2. **Performance at Low Dimensions:** The most dramatic relative improvement is at the lowest dimension (128). For example, LLM2Vec-7B(w/ SMEC) at 128 dimensions (0.772) outperforms the base LLM2Vec-7B at 1536 dimensions (0.79) by a small margin, achieving comparable performance with ~12x fewer dimensions.
3. **Diminishing Returns:** All curves show diminishing returns; the performance gain from doubling the dimension decreases as the dimension grows larger.
4. **Model Size Comparison:** The 7B models consistently outperform their 1B counterparts, both with and without SMEC, indicating that larger base model capacity leads to better retrieval performance.
5. **Compression Claims:** The annotations explicitly state that SMEC enables "~14×" and "~12×" lossless dimension compression for the 7B and 1B models, respectively.
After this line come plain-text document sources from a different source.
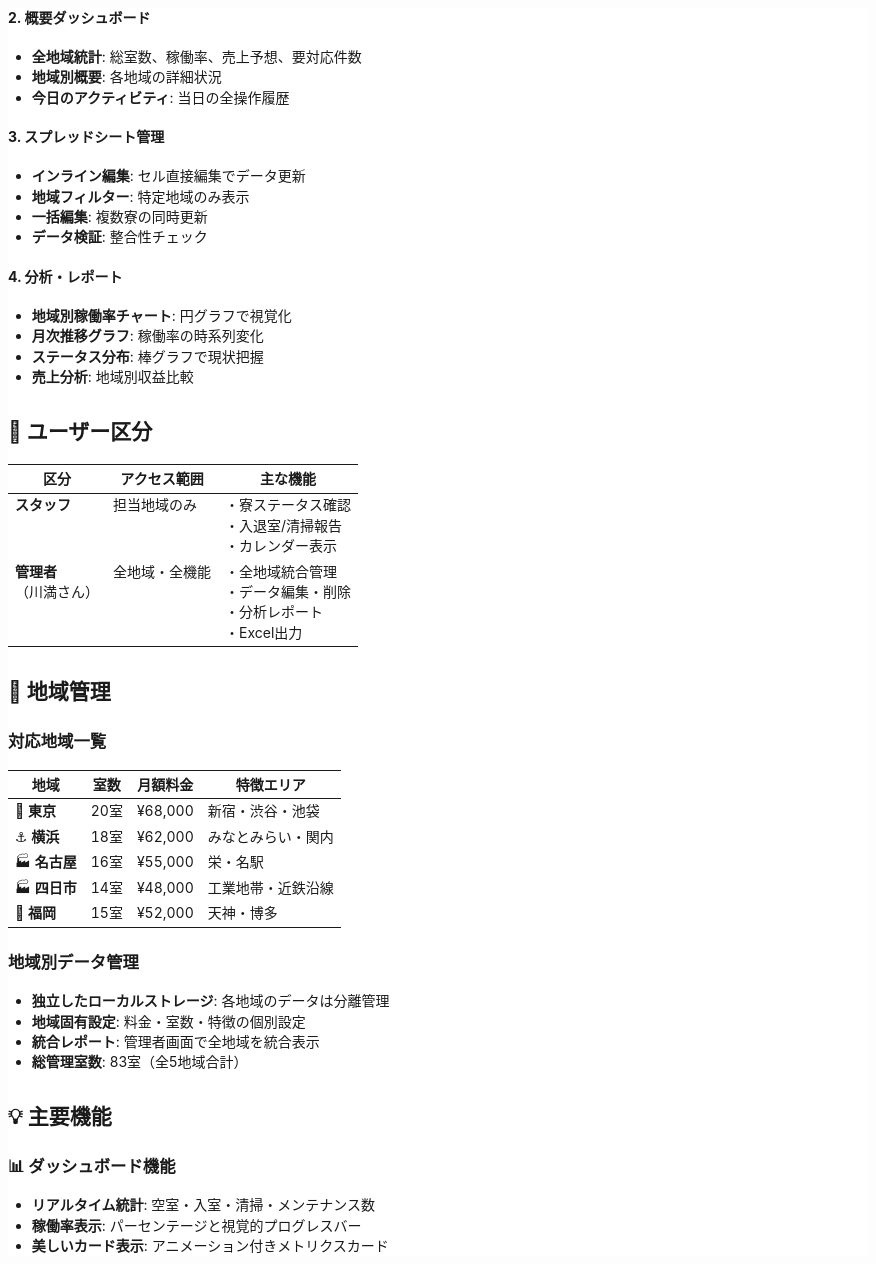 #### 2. 概要ダッシュボード
- **全地域統計**: 総室数、稼働率、売上予想、要対応件数
- **地域別概要**: 各地域の詳細状況
- **今日のアクティビティ**: 当日の全操作履歴

#### 3. スプレッドシート管理
- **インライン編集**: セル直接編集でデータ更新
- **地域フィルター**: 特定地域のみ表示
- **一括編集**: 複数寮の同時更新
- **データ検証**: 整合性チェック

#### 4. 分析・レポート
- **地域別稼働率チャート**: 円グラフで視覚化
- **月次推移グラフ**: 稼働率の時系列変化
- **ステータス分布**: 棒グラフで現状把握
- **売上分析**: 地域別収益比較

## 👥 ユーザー区分

| 区分 | アクセス範囲 | 主な機能 |
|------|-------------|----------|
| **スタッフ** | 担当地域のみ | ・寮ステータス確認<br>・入退室/清掃報告<br>・カレンダー表示 |
| **管理者**<br>（川満さん） | 全地域・全機能 | ・全地域統合管理<br>・データ編集・削除<br>・分析レポート<br>・Excel出力 |

## 🏢 地域管理

### 対応地域一覧

| 地域 | 室数 | 月額料金 | 特徴エリア |
|------|------|----------|------------|
| 🗼 **東京** | 20室 | ¥68,000 | 新宿・渋谷・池袋 |
| ⚓ **横浜** | 18室 | ¥62,000 | みなとみらい・関内 |
| 🏭 **名古屋** | 16室 | ¥55,000 | 栄・名駅 |
| 🏭 **四日市** | 14室 | ¥48,000 | 工業地帯・近鉄沿線 |
| 🌸 **福岡** | 15室 | ¥52,000 | 天神・博多 |

### 地域別データ管理
- **独立したローカルストレージ**: 各地域のデータは分離管理
- **地域固有設定**: 料金・室数・特徴の個別設定
- **統合レポート**: 管理者画面で全地域を統合表示
- **総管理室数**: 83室（全5地域合計）

## 💡 主要機能

### 📊 ダッシュボード機能
- **リアルタイム統計**: 空室・入室・清掃・メンテナンス数
- **稼働率表示**: パーセンテージと視覚的プログレスバー
- **美しいカード表示**: アニメーション付きメトリクスカード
This is visually supported by the dashed green arrows connecting a high-performing low-dimension SMEC point to a similarly performing high-dimension base model point.
### Interpretation
This chart presents a compelling case for the effectiveness of the SMEC technique in the context of dense retrieval models (LLM2Vec). The core message is one of **efficiency without sacrifice**.
* **What the data suggests:** SMEC allows models to achieve high retrieval performance (high NDCG@10) using drastically fewer embedding dimensions. This is "lossless" in the sense that a compressed model (e.g., 7B with SMEC at 128 dims) can match or exceed the performance of a much larger uncompressed model (e.g., 7B without SMEC at 1536 dims).
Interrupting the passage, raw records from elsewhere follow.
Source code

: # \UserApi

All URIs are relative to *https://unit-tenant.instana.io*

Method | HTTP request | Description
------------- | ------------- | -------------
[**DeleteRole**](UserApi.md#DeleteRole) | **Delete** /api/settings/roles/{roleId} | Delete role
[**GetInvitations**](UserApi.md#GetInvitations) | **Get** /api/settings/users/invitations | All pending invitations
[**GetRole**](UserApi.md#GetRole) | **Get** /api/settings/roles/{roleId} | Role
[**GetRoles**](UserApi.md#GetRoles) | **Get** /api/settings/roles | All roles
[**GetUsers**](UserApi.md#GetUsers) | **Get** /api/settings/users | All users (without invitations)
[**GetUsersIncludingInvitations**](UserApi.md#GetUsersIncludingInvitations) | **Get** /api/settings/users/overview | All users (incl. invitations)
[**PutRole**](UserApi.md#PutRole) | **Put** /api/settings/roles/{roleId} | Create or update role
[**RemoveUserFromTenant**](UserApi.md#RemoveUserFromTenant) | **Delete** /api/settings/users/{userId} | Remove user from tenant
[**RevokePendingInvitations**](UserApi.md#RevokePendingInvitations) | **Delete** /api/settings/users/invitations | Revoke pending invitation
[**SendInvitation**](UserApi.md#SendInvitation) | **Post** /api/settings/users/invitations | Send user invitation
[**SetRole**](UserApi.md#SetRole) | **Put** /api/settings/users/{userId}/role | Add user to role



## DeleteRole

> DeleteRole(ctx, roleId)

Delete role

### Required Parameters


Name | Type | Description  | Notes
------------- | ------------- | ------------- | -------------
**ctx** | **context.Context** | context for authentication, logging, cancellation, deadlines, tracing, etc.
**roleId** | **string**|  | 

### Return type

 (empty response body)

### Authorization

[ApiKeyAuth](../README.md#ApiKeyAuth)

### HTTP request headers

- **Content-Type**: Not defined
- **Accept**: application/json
* **How elements relate:** The x-axis (dimensions) is a proxy for memory and computational cost. The y-axis (NDCG@10) is a proxy for quality. The SMEC lines demonstrate a superior Pareto frontier—better quality at every cost point. The gap between the SMEC and non-SMEC lines for a given model size quantifies the "free" performance gain from the technique.
* **Notable Implications:** The practical implication is significant. Deploying a retrieval system with SMEC could reduce storage requirements for vector databases by an order of magnitude (12-14x) and lower the computational cost of similarity search, all while maintaining or improving result quality. This makes high-performance retrieval more feasible for resource-constrained environments. The consistent results across two different model scales (1B and 7B) suggest the technique is robust.